A few days ago, The Guardian asked: “Has the UK's economic recovery ended already?” There’s always room for scepticism when it comes to the consensus view for macro, but for the moment the numbers still favour cautious optimism for the UK. It could all change tomorrow, of course, but based on the published data to date there’s a strong case for arguing that the momentum is positive and will remain so for the near term. Today’s revised estimate of GDP is unlikely to conflict with this upbeat outlook.
Economists expect that the UK economy grew an encouraging 0.7 percent in the last three months of 2013 versus the previous quarter — the same pace that was reported in the preliminary Q4 2013 GDP report. A similar, perhaps slightly faster growth is expected for the near term, according to this month’s GDP estimate from the National Institute of Economic and Social Research (NIESR). Looking ahead to the full calendar year of 2014, NIESER projects that Britain’s economy will increase 2.5 percent, a moderate improvement over 2013’s 1.9 percent advance, as calculated by the Office for National Statistics.
Retail spending in the UK is reviving, according to recent data.
Photo: Dan Kitwood / Getty
Yes, there are several risk factors lurking. The hard data on retail sales has been wobbly lately, although a faster rate of wage growth in January suggests that consumption may pick up in the spring. In fact, that's the message that came out of yesterday's February release of the CBI Distributive Trades Survey, which shows that retail spending is reviving. Perhaps, then, it's no surprise that the European Commission yesterday juiced its estimate of UK GDP for this year to 2.5 percent, up slightly from its previous 2.2 percent forecast from last autumn.
In short, arguing that the UK's recovery is history at this point requires a rather hefty dose of speculation while ignoring the latest numbers.
February’s been a rough month for housing data, including the weekly updates on mortgage applications. In the last release, this gauge of demand for homes showed that new applications fell for the second week in a row. Weather is still widely seen as the source of the recent weakness.
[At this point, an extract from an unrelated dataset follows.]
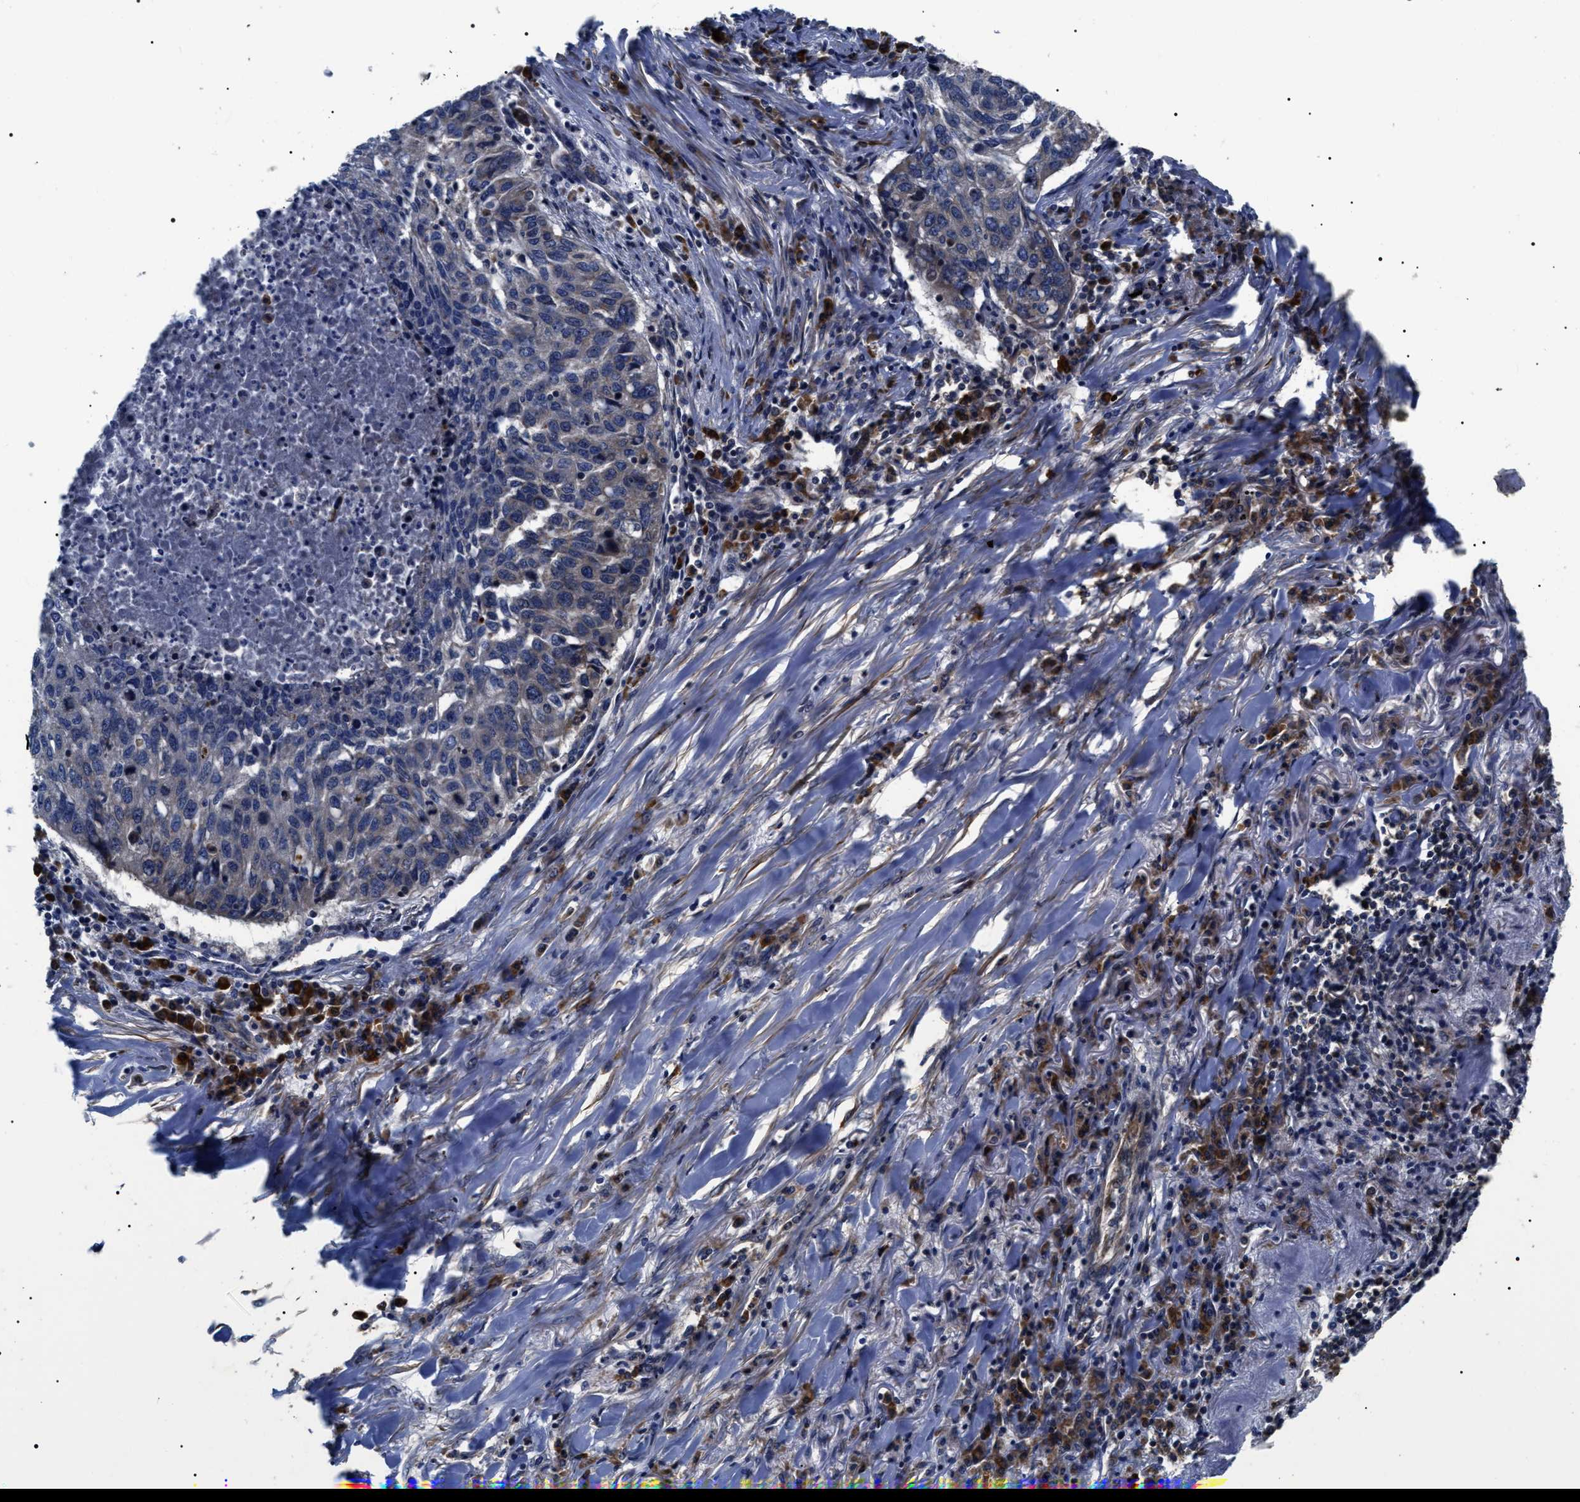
{"staining": {"intensity": "negative", "quantity": "none", "location": "none"}, "tissue": "lung cancer", "cell_type": "Tumor cells", "image_type": "cancer", "snomed": [{"axis": "morphology", "description": "Squamous cell carcinoma, NOS"}, {"axis": "topography", "description": "Lung"}], "caption": "High magnification brightfield microscopy of lung cancer stained with DAB (brown) and counterstained with hematoxylin (blue): tumor cells show no significant staining.", "gene": "MIS18A", "patient": {"sex": "female", "age": 63}}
If so, today's release may show some improvement in the numbers for last week, which was relatively calm in terms of winter storms.
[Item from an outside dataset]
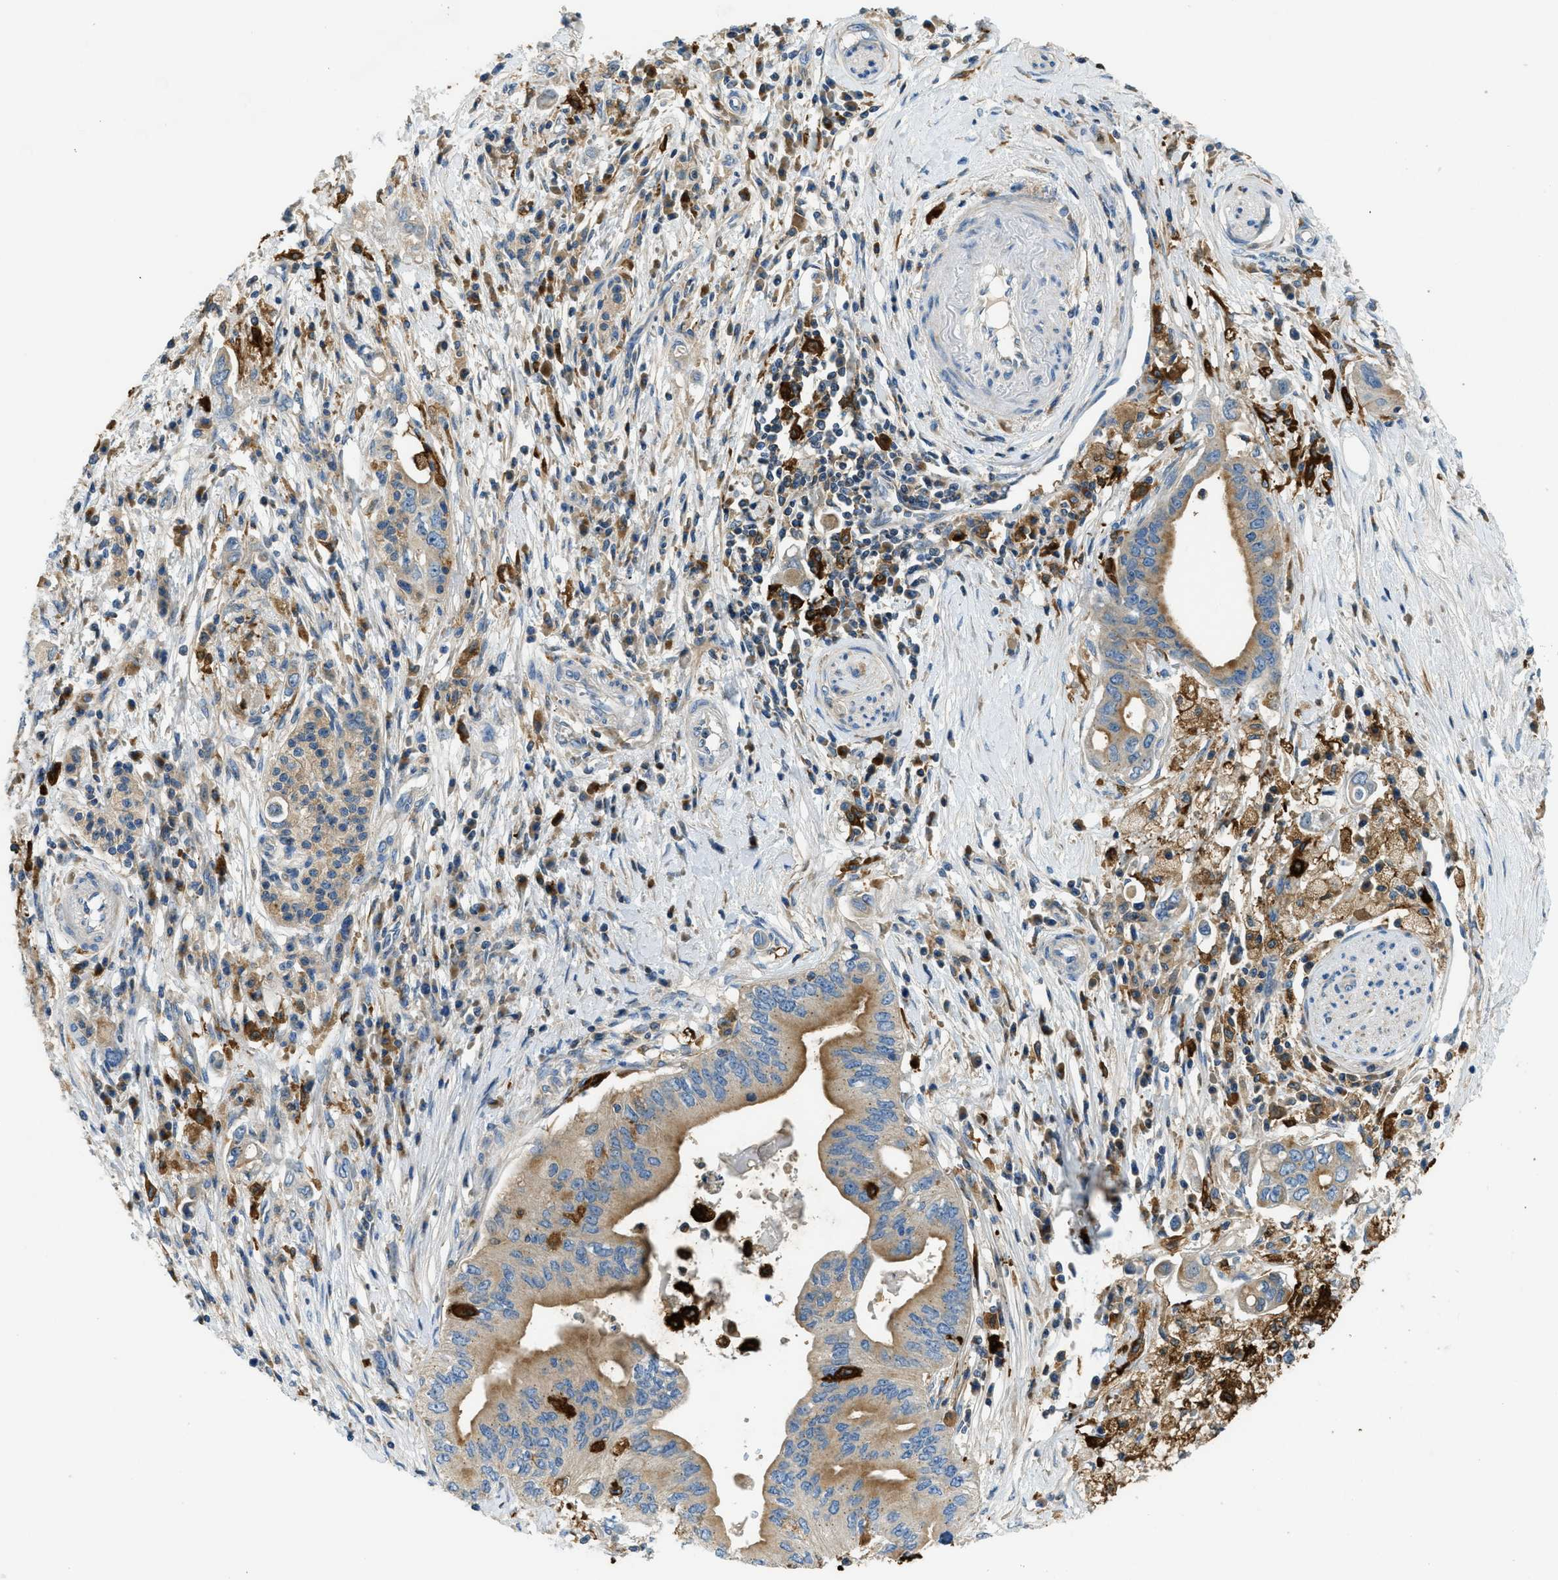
{"staining": {"intensity": "weak", "quantity": ">75%", "location": "cytoplasmic/membranous"}, "tissue": "pancreatic cancer", "cell_type": "Tumor cells", "image_type": "cancer", "snomed": [{"axis": "morphology", "description": "Adenocarcinoma, NOS"}, {"axis": "topography", "description": "Pancreas"}], "caption": "DAB (3,3'-diaminobenzidine) immunohistochemical staining of human pancreatic adenocarcinoma demonstrates weak cytoplasmic/membranous protein positivity in approximately >75% of tumor cells.", "gene": "RFFL", "patient": {"sex": "female", "age": 73}}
It doesn’t hurt that the interest rate for the benchmark fixed 30-year mortgage has been marginally lower in recent weeks. Some analysts, however, still warn that the housing market has peaked, even if the polar vortex can be blamed for the recent macro turbulence. But that's just a guess. This much is clear: until we sort out how or if the weather has played a role in the economic data of late, there’s plenty of room for debate about where the housing industry is headed this year.
On the bright side, Atlanta Federal Reserve president Dennis Lockhart anticipates progress in this sector. “I can still remain not effusively bullish on housing but believing there is still momentum in the housing sector, and we will have a decent picture when we look back at the end of the year,” he said last week. Today’s weekly report on mortgage applications will help the crowd to decide if that’s still a reasonable view.
Today’s January report on purchases of newly built homes is likely to tell us what was already clear in earlier reports: 2014 hasn’t been kind to property so far. The consensus forecast sees new home sales for last month dipping to a seasonally adjusted annual rate of 400,000, down from 414,000 in December. That's not horrible, but this release will be yet another instalment in a line of disappointing housing figures in recent weeks.
The positive spin is that buyers are merely delaying purchases. An economist at PNC Financial last week laid out the case for optimism. "Although higher mortgage rates and prices have reduced affordability somewhat, it is still much better than it was at the height of the housing boom. Many potential buyers concerned about their financial situation have put off purchases but are now looking to buy a home as the recovery has proceeded."
But today’s report on new sales for last month isn’t going to provide any insight on that theory. Rather, we’re still at the point of calculating the damage from the harsh winter. Deciding if the setback is temporary or an early sign of deeper trouble for housing (and the economy overall) will have to wait.